User-agent: CommunityBot Allow: /channels/general/ Allow: /channels/announcements/ Disallow: /channels/private-testing/
Verify your crawler permissions using a simulated bot crawler tool or by monitoring initial access logs.
Monitor crawl frequency in your server logs to ensure CommunityBot is accessing the intended public community data nodes.
Medium Priority
Semantic Channel Structure for Ingestion
Utilize clear channel naming conventions and topic organization to help LLM crawlers understand the hierarchy and purpose of your community content.

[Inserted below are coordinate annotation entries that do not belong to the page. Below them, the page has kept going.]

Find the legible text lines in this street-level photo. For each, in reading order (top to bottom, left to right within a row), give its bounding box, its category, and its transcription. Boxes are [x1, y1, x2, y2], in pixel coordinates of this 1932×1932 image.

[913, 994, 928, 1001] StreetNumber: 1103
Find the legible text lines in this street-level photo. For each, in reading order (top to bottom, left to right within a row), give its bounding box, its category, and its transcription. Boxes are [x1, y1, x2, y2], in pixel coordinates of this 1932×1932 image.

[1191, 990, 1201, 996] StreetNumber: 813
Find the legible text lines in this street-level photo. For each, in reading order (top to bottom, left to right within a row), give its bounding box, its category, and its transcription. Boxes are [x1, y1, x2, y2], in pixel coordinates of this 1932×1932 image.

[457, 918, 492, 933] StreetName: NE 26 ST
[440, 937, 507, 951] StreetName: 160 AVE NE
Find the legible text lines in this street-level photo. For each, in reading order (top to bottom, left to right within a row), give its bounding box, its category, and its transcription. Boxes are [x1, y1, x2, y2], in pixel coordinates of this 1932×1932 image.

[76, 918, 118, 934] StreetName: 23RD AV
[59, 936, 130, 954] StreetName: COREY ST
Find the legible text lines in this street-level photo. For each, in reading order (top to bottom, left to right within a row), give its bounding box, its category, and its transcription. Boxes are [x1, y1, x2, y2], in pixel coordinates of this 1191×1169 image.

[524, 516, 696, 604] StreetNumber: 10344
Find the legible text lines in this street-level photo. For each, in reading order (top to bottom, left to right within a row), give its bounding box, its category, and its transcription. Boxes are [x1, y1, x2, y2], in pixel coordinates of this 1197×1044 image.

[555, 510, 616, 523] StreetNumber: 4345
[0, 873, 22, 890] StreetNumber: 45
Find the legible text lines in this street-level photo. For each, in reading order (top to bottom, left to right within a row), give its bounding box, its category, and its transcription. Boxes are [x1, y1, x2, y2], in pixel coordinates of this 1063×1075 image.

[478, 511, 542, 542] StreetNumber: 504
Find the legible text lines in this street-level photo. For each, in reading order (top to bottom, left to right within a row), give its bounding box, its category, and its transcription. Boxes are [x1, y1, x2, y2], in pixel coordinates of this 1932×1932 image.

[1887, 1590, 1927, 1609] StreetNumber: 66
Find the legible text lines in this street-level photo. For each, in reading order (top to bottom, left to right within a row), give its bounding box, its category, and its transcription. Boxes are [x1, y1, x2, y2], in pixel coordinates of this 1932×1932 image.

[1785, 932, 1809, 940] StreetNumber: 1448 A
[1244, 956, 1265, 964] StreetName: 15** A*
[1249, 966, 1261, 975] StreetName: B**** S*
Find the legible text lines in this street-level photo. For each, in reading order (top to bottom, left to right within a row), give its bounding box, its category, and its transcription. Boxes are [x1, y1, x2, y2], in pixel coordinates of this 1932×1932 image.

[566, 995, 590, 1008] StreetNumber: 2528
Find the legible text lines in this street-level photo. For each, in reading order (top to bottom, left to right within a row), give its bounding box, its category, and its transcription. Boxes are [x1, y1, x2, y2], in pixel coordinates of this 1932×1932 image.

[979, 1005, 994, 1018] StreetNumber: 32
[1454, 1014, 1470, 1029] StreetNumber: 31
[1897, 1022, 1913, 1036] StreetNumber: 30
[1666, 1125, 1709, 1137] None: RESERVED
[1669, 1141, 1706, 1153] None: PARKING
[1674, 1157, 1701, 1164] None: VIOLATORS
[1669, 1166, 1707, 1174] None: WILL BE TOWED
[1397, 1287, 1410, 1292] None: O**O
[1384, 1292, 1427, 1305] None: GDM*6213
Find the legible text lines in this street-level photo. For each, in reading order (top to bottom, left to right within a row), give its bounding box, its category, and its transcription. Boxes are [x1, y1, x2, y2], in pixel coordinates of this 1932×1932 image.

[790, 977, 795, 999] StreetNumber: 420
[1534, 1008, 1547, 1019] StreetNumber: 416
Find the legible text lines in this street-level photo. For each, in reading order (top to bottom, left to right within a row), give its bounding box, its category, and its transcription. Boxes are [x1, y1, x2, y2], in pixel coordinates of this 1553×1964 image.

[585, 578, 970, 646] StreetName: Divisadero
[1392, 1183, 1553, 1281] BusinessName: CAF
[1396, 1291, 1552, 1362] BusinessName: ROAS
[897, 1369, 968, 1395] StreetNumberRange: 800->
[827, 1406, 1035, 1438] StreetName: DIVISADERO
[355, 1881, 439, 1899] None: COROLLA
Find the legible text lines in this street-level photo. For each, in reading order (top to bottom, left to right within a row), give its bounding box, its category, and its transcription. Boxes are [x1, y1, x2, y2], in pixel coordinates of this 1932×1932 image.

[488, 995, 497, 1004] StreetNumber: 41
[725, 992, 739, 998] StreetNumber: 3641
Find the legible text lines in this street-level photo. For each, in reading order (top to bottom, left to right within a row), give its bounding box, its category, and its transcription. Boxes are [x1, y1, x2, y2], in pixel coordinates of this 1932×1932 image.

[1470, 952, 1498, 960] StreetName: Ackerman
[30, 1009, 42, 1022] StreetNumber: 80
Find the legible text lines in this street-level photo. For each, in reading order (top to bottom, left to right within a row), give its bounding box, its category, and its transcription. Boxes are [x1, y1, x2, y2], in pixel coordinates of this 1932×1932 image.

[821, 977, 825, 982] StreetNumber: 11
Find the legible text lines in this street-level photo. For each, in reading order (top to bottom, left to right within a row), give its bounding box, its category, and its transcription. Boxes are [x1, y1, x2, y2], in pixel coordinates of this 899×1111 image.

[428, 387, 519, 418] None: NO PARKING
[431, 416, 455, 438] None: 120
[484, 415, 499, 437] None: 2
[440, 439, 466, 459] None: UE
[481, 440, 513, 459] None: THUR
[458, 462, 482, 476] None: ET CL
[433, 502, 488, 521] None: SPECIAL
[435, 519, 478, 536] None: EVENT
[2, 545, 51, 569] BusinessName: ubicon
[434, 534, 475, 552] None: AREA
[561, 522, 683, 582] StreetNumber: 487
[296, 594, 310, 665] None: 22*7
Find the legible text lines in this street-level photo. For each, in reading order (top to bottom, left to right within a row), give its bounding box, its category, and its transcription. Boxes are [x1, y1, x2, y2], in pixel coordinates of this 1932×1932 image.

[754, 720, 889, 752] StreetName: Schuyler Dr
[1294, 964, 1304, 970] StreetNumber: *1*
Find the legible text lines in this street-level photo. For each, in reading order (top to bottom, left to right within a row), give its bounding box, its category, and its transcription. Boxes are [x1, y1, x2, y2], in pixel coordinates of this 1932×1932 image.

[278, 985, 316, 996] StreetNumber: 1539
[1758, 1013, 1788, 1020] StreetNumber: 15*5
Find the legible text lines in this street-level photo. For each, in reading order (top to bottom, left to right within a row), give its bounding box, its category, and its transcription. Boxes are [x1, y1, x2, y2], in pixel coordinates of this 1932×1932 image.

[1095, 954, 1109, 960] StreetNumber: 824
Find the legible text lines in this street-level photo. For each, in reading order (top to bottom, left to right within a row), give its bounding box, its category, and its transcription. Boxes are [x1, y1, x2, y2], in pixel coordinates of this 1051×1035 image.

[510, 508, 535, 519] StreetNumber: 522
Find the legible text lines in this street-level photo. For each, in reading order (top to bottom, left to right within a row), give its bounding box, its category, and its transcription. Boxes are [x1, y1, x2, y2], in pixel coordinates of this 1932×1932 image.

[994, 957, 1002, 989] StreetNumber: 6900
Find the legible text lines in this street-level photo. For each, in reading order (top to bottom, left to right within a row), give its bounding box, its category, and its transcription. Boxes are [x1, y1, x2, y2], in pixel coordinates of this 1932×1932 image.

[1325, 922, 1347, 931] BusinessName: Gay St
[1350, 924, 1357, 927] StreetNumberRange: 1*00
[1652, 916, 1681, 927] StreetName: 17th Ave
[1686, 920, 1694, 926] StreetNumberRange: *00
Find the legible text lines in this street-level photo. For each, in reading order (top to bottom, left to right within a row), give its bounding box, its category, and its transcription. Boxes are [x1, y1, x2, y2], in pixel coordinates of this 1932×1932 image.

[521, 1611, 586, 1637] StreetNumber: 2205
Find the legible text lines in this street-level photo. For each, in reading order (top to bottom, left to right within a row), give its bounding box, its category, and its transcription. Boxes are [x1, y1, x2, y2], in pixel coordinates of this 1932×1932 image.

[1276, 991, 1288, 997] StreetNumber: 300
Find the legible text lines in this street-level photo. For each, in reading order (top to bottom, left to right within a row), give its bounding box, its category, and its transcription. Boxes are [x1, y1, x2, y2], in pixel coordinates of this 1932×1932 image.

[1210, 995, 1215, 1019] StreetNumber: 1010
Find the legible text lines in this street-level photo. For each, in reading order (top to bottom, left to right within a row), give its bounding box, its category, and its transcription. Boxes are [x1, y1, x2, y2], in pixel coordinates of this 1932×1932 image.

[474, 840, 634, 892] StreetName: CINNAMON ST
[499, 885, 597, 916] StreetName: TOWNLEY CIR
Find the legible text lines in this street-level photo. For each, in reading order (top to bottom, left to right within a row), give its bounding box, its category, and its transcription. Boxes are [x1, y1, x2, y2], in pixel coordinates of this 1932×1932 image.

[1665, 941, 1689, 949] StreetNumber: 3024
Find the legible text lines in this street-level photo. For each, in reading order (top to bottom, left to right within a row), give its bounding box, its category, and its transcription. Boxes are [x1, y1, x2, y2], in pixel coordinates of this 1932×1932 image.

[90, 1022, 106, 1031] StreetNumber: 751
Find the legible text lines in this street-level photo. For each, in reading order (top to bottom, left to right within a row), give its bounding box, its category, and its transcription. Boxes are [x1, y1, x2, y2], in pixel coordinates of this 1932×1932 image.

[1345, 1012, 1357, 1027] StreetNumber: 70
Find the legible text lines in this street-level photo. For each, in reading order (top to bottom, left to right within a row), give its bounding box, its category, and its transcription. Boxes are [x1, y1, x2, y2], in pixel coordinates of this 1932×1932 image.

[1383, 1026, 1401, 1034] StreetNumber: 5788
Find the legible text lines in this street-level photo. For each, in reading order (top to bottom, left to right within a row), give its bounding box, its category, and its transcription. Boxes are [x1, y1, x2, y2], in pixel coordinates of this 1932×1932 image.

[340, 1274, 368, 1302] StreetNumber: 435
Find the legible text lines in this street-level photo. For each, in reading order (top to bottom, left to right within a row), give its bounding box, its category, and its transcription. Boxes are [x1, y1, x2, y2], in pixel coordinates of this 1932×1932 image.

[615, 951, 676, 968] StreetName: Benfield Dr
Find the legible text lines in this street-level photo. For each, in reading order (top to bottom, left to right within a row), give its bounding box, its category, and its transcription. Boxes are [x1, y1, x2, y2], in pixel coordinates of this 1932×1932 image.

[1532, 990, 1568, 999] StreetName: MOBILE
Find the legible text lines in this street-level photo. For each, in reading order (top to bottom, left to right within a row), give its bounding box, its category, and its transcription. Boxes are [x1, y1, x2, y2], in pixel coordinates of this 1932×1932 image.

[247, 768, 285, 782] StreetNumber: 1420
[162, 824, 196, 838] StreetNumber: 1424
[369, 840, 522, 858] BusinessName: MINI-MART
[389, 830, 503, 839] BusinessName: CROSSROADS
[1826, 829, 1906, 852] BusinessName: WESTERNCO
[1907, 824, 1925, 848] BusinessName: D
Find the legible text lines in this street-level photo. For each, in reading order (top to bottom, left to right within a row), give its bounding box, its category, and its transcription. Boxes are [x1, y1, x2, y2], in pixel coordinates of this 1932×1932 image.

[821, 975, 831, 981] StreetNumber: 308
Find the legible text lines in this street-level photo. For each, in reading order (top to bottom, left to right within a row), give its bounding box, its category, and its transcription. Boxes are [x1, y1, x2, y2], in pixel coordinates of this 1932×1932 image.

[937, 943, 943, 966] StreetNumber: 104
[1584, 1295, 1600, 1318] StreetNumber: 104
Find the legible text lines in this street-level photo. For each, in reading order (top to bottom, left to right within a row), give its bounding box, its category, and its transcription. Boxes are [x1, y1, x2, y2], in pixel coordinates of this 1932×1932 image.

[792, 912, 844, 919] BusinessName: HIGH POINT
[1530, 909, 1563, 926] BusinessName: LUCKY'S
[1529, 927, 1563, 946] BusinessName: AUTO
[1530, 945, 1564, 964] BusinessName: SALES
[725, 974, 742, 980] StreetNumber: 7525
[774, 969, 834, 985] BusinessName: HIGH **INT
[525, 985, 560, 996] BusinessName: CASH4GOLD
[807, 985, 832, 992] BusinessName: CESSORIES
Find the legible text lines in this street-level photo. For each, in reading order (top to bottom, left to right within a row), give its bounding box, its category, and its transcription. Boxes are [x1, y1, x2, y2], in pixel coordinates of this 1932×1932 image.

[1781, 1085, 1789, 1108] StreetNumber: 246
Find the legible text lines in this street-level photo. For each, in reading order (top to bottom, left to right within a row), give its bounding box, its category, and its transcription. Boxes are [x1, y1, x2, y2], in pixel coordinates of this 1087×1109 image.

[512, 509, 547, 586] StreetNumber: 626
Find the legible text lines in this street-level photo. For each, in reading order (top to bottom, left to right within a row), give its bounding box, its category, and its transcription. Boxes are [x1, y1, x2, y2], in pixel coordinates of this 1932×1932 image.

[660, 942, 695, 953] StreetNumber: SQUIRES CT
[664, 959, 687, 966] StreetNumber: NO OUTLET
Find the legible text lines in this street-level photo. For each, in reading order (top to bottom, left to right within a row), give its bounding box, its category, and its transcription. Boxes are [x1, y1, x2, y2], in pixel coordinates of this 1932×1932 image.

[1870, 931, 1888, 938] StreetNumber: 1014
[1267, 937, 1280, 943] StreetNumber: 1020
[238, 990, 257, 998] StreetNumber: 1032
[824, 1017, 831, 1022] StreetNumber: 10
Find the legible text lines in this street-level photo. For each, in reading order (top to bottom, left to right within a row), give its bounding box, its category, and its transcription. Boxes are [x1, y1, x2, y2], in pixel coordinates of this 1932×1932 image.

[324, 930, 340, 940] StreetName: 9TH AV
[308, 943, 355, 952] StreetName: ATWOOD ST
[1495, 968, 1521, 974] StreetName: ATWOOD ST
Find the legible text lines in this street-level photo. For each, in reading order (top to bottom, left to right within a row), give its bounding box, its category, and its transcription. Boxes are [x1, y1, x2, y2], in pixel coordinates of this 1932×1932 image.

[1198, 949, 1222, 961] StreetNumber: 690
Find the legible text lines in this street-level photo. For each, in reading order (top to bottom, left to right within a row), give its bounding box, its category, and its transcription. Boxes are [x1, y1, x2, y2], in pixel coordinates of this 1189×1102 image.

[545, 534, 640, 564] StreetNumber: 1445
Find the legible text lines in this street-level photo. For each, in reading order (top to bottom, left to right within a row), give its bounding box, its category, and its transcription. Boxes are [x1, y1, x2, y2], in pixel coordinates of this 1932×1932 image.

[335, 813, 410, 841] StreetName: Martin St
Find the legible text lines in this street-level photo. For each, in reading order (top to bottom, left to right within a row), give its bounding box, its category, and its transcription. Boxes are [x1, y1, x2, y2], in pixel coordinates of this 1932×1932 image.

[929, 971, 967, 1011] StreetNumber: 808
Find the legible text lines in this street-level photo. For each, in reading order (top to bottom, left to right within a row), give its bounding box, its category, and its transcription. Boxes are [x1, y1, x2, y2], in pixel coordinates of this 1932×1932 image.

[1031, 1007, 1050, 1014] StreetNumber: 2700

Group related topics under parent channels or use prefixes (e.g., 'support-', 'product-') to signal content themes.
Employ channel descriptions that clearly articulate the purpose and expected discussion topics within each channel.
Ensure pinned messages and channel topic fields are updated regularly with relevant, concise information.
High Priority
RAG-Friendly Community Snippet Optimization
Structure community discussions and documentation so they can be easily 'chunked' and utilized by Retrieval-Augmented Generation (RAG) pipelines for community insights and support.
Keep discussions and knowledge base articles within a logical context window, ideally under 500 words per distinct topic.
Avoid ambiguous references; ensure context is self-contained or explicitly links to the primary subject or channel.
Eliminate vague pronouns and replace them with specific channel names, user roles, or feature identifiers (e.g., 'the #support channel', 'community managers').